* TASK INSTRUCTIONS: Set down the records once more, please, exactly and with the pictures left out.

Records from a dataset
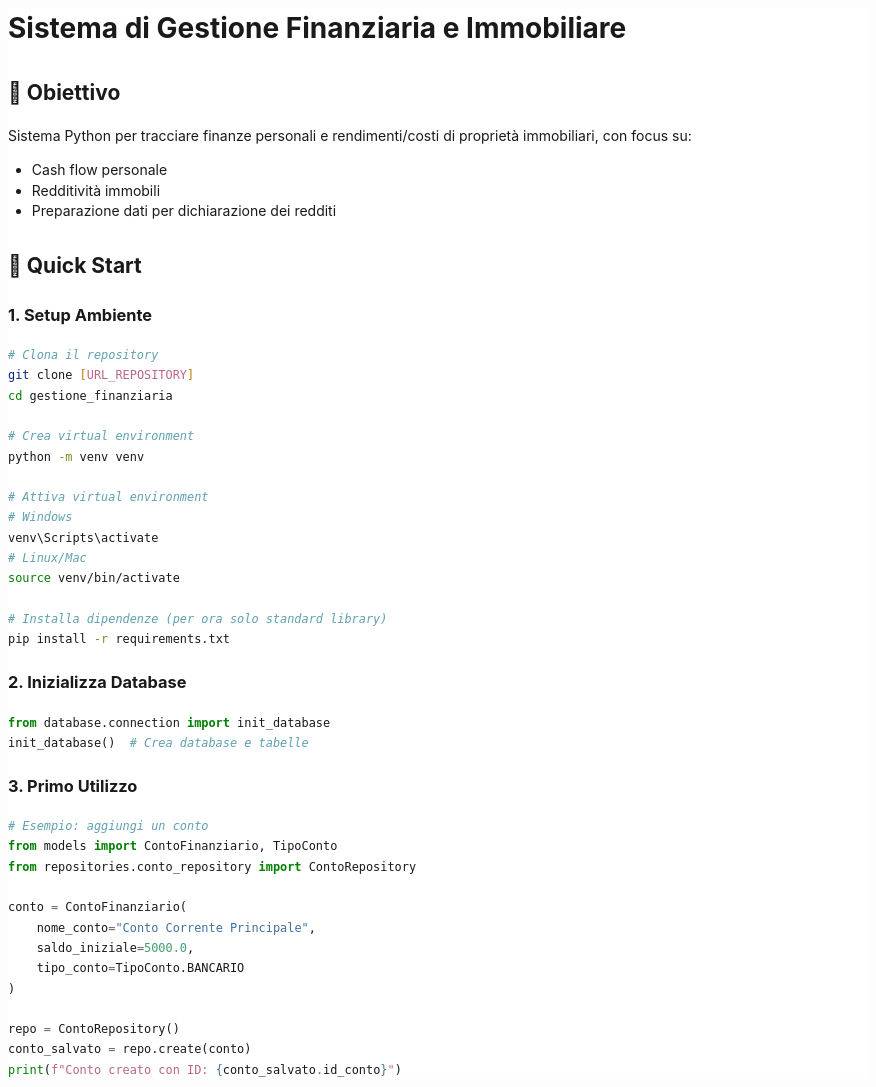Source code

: # Sistema di Gestione Finanziaria e Immobiliare

## 🎯 Obiettivo

Sistema Python per tracciare finanze personali e rendimenti/costi di proprietà immobiliari, con focus su:

* Cash flow personale
* Redditività immobili
* Preparazione dati per dichiarazione dei redditi

## 🚀 Quick Start

### 1. Setup Ambiente

```bash
# Clona il repository
git clone [URL_REPOSITORY]
cd gestione_finanziaria

# Crea virtual environment
python -m venv venv

# Attiva virtual environment
# Windows
venv\Scripts\activate
# Linux/Mac
source venv/bin/activate

# Installa dipendenze (per ora solo standard library)
pip install -r requirements.txt
```

### 2. Inizializza Database

```python
from database.connection import init_database
init_database()  # Crea database e tabelle
```

### 3. Primo Utilizzo

```python
# Esempio: aggiungi un conto
from models import ContoFinanziario, TipoConto
from repositories.conto_repository import ContoRepository

conto = ContoFinanziario(
    nome_conto="Conto Corrente Principale",
    saldo_iniziale=5000.0,
    tipo_conto=TipoConto.BANCARIO
)

repo = ContoRepository()
conto_salvato = repo.create(conto)
print(f"Conto creato con ID: {conto_salvato.id_conto}")
```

* OUTPUT FOR THIS EXERCISE:
Source code

: # Sistema di Gestione Finanziaria e Immobiliare

## 🎯 Obiettivo

Sistema Python per tracciare finanze personali e rendimenti/costi di proprietà immobiliari, con focus su:

* Cash flow personale
* Redditività immobili
* Preparazione dati per dichiarazione dei redditi

## 🚀 Quick Start

### 1. Setup Ambiente

```bash
# Clona il repository
git clone [URL_REPOSITORY]
cd gestione_finanziaria

# Crea virtual environment
python -m venv venv

# Attiva virtual environment
# Windows
venv\Scripts\activate
# Linux/Mac
source venv/bin/activate

# Installa dipendenze (per ora solo standard library)
pip install -r requirements.txt
```

### 2. Inizializza Database

```python
from database.connection import init_database
init_database()  # Crea database e tabelle
```

### 3. Primo Utilizzo

```python
# Esempio: aggiungi un conto
from models import ContoFinanziario, TipoConto
from repositories.conto_repository import ContoRepository

conto = ContoFinanziario(
    nome_conto="Conto Corrente Principale",
    saldo_iniziale=5000.0,
    tipo_conto=TipoConto.BANCARIO
)

repo = ContoRepository()
conto_salvato = repo.create(conto)
print(f"Conto creato con ID: {conto_salvato.id_conto}")
```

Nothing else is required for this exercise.